Everyone wants to be involved in social media, using Facebook and Twitter to market their products, engage with customers or just get people excited about what they're selling. That's true of Centreville (Va.) High, too, it's just that the school is marketing a rather untraditional commodity: High school football.
As artfully laid out by Washington Post sports writer Paul Tenorio, Centreville has been incredibly inventive in developing new ways of connecting with its broad base of fans via the mediums they use the most. The school plans all of its fan "white-outs" and "blue-outs" on its official Wildcats Football Facebook page. Fans can check the team's online schedule to discover a host of NCAA or NFL-styled promotional giveaways, with the likes of free towels and flags to support Centreville.

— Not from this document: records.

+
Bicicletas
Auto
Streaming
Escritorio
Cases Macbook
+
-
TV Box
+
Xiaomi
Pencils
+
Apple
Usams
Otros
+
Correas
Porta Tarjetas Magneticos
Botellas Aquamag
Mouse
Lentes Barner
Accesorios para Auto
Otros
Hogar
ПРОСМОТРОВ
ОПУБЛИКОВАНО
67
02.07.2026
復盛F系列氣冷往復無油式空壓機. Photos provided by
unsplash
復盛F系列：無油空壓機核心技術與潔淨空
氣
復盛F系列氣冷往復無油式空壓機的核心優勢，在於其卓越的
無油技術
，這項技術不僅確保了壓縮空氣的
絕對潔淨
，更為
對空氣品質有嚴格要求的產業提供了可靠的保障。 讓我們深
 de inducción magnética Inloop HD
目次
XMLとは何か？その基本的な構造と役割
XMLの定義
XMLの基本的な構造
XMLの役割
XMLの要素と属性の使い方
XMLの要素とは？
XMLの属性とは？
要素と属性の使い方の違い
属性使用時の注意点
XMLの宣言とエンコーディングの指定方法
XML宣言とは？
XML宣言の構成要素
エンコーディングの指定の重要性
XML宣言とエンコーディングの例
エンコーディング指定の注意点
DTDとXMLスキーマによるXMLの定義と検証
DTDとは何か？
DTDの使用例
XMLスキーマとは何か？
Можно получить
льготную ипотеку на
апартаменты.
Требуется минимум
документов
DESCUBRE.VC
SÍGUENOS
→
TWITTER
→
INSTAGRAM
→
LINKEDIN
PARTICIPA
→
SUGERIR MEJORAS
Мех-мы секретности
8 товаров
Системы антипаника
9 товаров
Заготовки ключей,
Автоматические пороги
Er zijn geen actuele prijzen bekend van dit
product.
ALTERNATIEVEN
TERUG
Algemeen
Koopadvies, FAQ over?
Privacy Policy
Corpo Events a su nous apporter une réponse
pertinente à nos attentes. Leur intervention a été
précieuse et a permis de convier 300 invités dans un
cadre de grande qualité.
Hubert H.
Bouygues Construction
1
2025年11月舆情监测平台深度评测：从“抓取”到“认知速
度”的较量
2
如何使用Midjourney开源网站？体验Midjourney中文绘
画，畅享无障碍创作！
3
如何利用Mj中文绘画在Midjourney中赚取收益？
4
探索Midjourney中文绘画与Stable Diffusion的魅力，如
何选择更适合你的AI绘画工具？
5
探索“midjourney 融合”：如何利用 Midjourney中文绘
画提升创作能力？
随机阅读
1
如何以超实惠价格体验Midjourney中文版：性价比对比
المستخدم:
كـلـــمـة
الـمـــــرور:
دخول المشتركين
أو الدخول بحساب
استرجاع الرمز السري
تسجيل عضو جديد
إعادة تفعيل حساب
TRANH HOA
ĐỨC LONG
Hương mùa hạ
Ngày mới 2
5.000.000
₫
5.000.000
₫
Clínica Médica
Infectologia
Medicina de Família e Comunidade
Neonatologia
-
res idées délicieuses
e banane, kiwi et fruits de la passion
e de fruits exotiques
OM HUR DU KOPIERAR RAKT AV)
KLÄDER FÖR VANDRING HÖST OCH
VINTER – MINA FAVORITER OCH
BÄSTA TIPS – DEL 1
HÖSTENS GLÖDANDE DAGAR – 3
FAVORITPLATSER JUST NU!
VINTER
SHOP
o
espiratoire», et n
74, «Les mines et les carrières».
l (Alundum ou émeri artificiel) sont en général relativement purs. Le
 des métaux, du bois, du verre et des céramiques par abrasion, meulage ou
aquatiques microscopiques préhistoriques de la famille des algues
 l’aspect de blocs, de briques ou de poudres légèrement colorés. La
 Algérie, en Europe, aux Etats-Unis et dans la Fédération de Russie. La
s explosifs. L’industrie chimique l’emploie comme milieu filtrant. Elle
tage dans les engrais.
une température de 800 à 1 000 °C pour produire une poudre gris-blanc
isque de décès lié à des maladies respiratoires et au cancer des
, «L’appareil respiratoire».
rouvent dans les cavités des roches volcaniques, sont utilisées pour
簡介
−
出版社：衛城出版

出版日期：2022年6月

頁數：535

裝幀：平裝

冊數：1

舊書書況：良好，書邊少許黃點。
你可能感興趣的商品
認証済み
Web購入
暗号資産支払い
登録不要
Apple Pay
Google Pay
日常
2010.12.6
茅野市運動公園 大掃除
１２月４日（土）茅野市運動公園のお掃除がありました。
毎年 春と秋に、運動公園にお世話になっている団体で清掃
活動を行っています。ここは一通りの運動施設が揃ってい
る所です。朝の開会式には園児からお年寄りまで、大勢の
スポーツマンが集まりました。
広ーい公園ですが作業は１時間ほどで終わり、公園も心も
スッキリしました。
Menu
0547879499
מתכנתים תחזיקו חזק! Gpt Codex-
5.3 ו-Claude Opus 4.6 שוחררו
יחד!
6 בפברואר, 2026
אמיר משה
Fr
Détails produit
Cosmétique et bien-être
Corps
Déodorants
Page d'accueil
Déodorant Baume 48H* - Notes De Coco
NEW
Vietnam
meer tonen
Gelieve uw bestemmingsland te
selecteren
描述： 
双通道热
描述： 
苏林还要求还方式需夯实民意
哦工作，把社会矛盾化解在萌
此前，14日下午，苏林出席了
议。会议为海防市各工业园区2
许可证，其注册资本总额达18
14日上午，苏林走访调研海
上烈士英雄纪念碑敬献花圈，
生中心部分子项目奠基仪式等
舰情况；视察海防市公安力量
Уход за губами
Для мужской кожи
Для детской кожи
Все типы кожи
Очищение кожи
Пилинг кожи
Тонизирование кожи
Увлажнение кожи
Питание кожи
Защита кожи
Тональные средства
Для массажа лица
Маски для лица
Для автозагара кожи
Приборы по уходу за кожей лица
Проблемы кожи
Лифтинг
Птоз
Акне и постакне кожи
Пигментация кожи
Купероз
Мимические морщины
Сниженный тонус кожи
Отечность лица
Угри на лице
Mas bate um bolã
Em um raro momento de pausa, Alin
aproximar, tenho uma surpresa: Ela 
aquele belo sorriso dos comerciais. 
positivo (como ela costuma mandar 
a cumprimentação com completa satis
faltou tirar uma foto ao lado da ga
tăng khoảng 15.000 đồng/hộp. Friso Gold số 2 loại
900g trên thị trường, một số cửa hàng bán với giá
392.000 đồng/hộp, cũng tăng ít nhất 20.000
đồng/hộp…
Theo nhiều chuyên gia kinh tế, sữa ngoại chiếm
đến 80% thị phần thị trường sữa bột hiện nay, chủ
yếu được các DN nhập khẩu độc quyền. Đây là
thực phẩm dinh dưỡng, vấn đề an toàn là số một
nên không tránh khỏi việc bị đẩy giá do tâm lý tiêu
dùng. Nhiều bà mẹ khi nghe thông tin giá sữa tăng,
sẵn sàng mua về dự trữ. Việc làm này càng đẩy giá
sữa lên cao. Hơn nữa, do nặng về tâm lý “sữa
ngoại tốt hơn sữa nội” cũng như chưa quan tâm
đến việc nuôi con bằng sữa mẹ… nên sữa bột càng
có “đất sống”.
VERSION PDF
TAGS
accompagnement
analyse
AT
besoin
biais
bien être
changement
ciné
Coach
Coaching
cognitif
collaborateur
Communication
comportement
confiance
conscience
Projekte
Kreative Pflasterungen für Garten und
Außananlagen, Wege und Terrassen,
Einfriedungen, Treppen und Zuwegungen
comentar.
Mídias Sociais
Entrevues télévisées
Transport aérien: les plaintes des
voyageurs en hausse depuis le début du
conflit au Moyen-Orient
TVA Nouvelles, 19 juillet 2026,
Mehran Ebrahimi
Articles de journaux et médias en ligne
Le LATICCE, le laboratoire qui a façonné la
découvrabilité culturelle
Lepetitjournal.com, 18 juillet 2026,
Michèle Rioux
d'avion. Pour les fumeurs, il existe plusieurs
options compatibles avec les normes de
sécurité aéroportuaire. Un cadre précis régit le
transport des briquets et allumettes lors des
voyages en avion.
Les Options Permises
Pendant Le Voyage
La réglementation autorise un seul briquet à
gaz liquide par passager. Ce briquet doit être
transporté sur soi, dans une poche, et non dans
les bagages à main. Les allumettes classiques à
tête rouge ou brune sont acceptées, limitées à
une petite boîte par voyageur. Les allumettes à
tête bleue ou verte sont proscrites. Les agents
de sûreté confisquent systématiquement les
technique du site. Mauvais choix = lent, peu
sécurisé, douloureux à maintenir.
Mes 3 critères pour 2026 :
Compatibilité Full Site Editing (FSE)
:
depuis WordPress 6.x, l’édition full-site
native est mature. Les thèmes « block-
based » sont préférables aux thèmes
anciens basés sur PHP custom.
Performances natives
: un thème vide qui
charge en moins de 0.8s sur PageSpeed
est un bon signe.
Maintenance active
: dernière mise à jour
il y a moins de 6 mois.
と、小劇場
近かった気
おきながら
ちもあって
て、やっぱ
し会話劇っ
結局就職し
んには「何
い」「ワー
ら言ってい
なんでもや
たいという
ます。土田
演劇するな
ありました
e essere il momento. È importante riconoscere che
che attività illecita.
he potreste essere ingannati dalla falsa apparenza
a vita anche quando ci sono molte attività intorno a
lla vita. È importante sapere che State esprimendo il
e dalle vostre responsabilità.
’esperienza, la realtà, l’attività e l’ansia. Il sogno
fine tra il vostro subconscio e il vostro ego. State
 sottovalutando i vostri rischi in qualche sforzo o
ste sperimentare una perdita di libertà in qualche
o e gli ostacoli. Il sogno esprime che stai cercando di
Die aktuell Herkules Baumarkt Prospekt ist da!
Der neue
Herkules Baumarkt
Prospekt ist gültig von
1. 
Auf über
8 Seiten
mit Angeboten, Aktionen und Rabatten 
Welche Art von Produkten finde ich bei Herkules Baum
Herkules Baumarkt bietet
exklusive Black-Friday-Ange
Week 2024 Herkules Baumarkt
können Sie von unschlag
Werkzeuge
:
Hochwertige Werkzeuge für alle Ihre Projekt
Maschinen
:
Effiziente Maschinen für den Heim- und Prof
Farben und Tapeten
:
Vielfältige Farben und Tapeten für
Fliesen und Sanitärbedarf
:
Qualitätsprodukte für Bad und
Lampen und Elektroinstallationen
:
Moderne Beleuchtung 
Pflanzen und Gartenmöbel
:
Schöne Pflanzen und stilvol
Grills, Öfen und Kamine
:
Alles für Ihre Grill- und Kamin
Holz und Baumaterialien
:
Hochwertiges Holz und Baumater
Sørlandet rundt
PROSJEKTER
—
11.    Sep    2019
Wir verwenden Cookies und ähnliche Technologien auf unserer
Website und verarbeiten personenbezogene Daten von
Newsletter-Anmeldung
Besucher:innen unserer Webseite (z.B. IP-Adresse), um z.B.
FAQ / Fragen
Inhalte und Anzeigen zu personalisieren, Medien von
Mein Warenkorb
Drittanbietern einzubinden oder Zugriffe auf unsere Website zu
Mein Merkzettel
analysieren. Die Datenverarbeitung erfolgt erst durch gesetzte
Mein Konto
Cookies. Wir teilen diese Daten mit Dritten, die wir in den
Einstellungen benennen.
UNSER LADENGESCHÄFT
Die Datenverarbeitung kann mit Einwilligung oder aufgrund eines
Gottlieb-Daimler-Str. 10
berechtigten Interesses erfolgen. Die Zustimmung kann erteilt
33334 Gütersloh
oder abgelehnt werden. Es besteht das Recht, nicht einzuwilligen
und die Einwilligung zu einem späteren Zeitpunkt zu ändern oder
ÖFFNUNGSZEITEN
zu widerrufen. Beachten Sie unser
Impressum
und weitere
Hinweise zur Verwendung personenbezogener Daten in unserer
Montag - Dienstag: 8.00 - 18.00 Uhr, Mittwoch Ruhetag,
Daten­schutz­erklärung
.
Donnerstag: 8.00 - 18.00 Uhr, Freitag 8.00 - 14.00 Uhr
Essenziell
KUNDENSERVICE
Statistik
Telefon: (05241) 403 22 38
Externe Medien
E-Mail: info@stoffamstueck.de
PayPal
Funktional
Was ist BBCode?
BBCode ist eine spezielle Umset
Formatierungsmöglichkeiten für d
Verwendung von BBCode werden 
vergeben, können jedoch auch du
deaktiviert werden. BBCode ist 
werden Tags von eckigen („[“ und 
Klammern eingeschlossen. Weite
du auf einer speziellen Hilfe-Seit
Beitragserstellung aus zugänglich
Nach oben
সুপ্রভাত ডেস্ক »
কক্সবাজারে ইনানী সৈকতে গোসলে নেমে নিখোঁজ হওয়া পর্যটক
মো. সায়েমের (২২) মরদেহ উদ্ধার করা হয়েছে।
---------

Perhaps most impressively, Centreville fans never have to worry about scrambling for a team roster. There's an app for that.
The creative, all-inclusive team marketing efforts are the brainchild of Centreville director of student activities Carlos Sanabria, a former Disney guest relations employee and assistant football coach who has used any and all means to re-connect the school's thriving football program with a fan base Sanabria indicated had become disconnected from the school.
"I think we've definitely hit all technology known to man," Sanabria told the Post. "[In the late 1990s and early 2000s] we never really lost and the fans were always there. When that finally settled down I had to figure something out, especially when things weren't going well, to make sure people wanted to come out and support the kids. You think, 'What else can you do so people are always feeling good about the school and the community?'"
As he alluded to, Sanabria has certainly tried everything, and most of it has worked. The school installed a $70,000 video board in 2004, brought in "contour seating" (permanent chairback seats) for boosters to help pay for his initiatives and even plans pre and post-game meet ups for its student body via mass text messages.
"We can make announcements -- that's antiquated. We can put it on the marquee -- that's antiquated," Centreville Principal Mike Campbell said. "You send text messages, kids get it. 'Hey, buses [to Charlottesville], 10 bucks.' Kids get that stuff. And Jimmy gets that."
Now, what Centreville gets is that the community as a whole needs to be a part of a winning football program. Make no mistake, Centreville has become a very winning program. The team competed in the Virginia AAA Div. 6 state title game on Saturday -- Centreville eventually fell to RivalsHigh 100 No. 99 Chesapeake (Va.) Oscar Smith, 47-21 -- after earning the team's first Regional title since 2000, when the team also won the state crown.
If you ask Sanabria, there's no coincidence that the current team's rise has coincided with what can only be considered the highest level of fan engagement that the school has ever known. In turn, Sanabria and Campbell hope the community will benefit in the long term, with the town at large supporting a program on the verge of establishing itself as an perennial state power.
"For the boys, when they walk out they're just going to see they are a part of something bigger than themselves," Sanabria told the Post. "They are the ones we are cheering for, but they understand, when they see everything, we're part of a community that supports us. And in turn, they'll support the community."